Pages bouleversantes sur celui qui « fête la lumière », Philippe Jaccottet, dans sa maison biscornue, aussi drôle, lui aussi, que modeste, irrémédiablement droit dans ses choix, fidèle dans ses amitiés, dont il dit « La conscience, ou le rêve, de ce réseau est notre moins fragile appui », pages serrant le cœur que ce portrait de la libraire de Grignan, une Isabelle dotée d’un solide caractère, si accueillante et mettant d’un seul coup tout le monde dehors pour savourer un moment de solitude.
Je suis plus tard dans ma vie qu’Amaury Nauroy ne l’est dans la sienne, je n’ai jamais su faire les portraits de mes « ancêtres » littéraires que j’ai pu rencontrer et aimer, à l’âge tendre où ils peuvent aussi vous défaire, vous empêcher, vous garder en éternelle égérie et où ils n’ont fait que m’encourager, me proposer, m’aider, je les garde tous en moi, dans l’intime conversation reconnaissante que l’on a indéfiniment avec eux. Mais je reconnais dans ces Rondes de nuit cette figure encore incertaine que l’on est très jeune et qui trouve peu à peu ses propres contours grâce aux écrivains et à leurs livres. La silhouette se dessine, le jeune homme a trouvé comment vivre, et écrire : « A deux instants de sa courbe, un être ne peut en aucune façon être identique à lui-même, ni son souvenir intact un mois, dix ans, cinquante ans après sa mort » et même simplement dans le cours de sa vie… C’est ainsi qu’il ébauche son autoportrait…

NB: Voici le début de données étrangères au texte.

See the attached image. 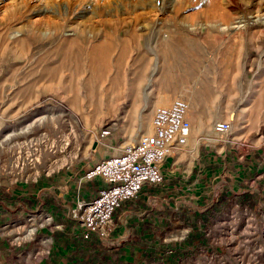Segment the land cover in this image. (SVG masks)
I'll return each instance as SVG.
<instances>
[{
    "label": "rangeland",
    "instance_id": "rangeland-1",
    "mask_svg": "<svg viewBox=\"0 0 264 264\" xmlns=\"http://www.w3.org/2000/svg\"><path fill=\"white\" fill-rule=\"evenodd\" d=\"M175 98L189 104L190 136L168 157L210 150L217 215L135 263L103 240L68 258L77 203L102 187L86 172L150 134ZM5 132L0 264H264V0H0Z\"/></svg>",
    "mask_w": 264,
    "mask_h": 264
},
{
    "label": "crops",
    "instance_id": "crops-1",
    "mask_svg": "<svg viewBox=\"0 0 264 264\" xmlns=\"http://www.w3.org/2000/svg\"><path fill=\"white\" fill-rule=\"evenodd\" d=\"M215 166L207 147H198L191 160L167 157L162 165L163 181L158 185L144 184L135 199L123 201L115 209L111 218L112 243L104 249L120 251V256L122 252L120 262L135 263L140 250L150 246L158 249L165 243L178 241L185 235L175 239L174 234H187L194 226L200 227L197 217L216 216L222 207L223 194L220 191L217 195L216 186L221 187L223 182L215 176ZM106 187L102 183L99 189ZM96 240L92 237L85 245ZM67 246L69 251H74L69 254L70 259L76 255L75 251L92 249L84 248L79 238Z\"/></svg>",
    "mask_w": 264,
    "mask_h": 264
},
{
    "label": "built area",
    "instance_id": "built-area-1",
    "mask_svg": "<svg viewBox=\"0 0 264 264\" xmlns=\"http://www.w3.org/2000/svg\"><path fill=\"white\" fill-rule=\"evenodd\" d=\"M188 110V102L181 98L156 108L150 134L141 135L132 146L99 161L86 172V180L98 178L107 187L98 189L88 202L78 201L73 214L78 225L76 238L110 241L114 230L111 218L120 203L135 199L144 184L158 185L163 181L165 159L187 146L190 136ZM229 129L230 125L225 122L215 125V131L221 134ZM107 135V131L101 133V137Z\"/></svg>",
    "mask_w": 264,
    "mask_h": 264
},
{
    "label": "bare ground",
    "instance_id": "bare-ground-1",
    "mask_svg": "<svg viewBox=\"0 0 264 264\" xmlns=\"http://www.w3.org/2000/svg\"><path fill=\"white\" fill-rule=\"evenodd\" d=\"M200 77V76H199ZM199 77H197L196 78V81H195V83H194V85L195 86H198L197 84L199 83L198 81H201V79L199 80ZM201 78V77H200ZM194 86V87H195ZM198 91V90H197ZM200 96V91L199 92H197L194 96L192 95V97L194 98V97H196V98H198ZM189 97V96H188ZM162 99H163V102H166L167 101V98L166 97H162ZM10 135L7 133V132H5V134H2L1 136H0V148H3L5 145H7L8 144V141L10 140ZM51 224V219L50 218H46V219H44L43 220V222H42V225H50ZM21 229V228H20ZM29 233L31 234V236H33L35 233H36V230L35 229H33V230H30L29 231Z\"/></svg>",
    "mask_w": 264,
    "mask_h": 264
},
{
    "label": "trees",
    "instance_id": "trees-1",
    "mask_svg": "<svg viewBox=\"0 0 264 264\" xmlns=\"http://www.w3.org/2000/svg\"><path fill=\"white\" fill-rule=\"evenodd\" d=\"M224 197H225L224 199L226 200L227 199V195L224 196ZM0 200H6L8 202H12L10 200V197L8 195L4 194L1 189H0ZM236 202L241 207H247V208H250V209L254 208V202L251 199H246L245 197H239Z\"/></svg>",
    "mask_w": 264,
    "mask_h": 264
},
{
    "label": "water",
    "instance_id": "water-1",
    "mask_svg": "<svg viewBox=\"0 0 264 264\" xmlns=\"http://www.w3.org/2000/svg\"><path fill=\"white\" fill-rule=\"evenodd\" d=\"M94 147H95V145H94Z\"/></svg>",
    "mask_w": 264,
    "mask_h": 264
}]
</instances>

« On s’effacera tous à la fin de son corps devant une petite collection d’objets », comme une carte postale de la Ronde de nuit, un tout petit appareil photo en plastique (reproduction pour enfant du véritable appareil, ne dépassant pas 4 cm de longueur, transporté toutes ces années et dont je ne sais même plus d’où il vient ou qui me l’a donné…). C’est « la façon dont le temps s’ingénie à défaire la relation qu’une vie, une pensée a pu lier avec un certain nombre d’objets… » pourtant éternels dans la littérature comme une certaine petite madeleine…
Le mot d’adoration est prononcé vers la fin, bien sûr.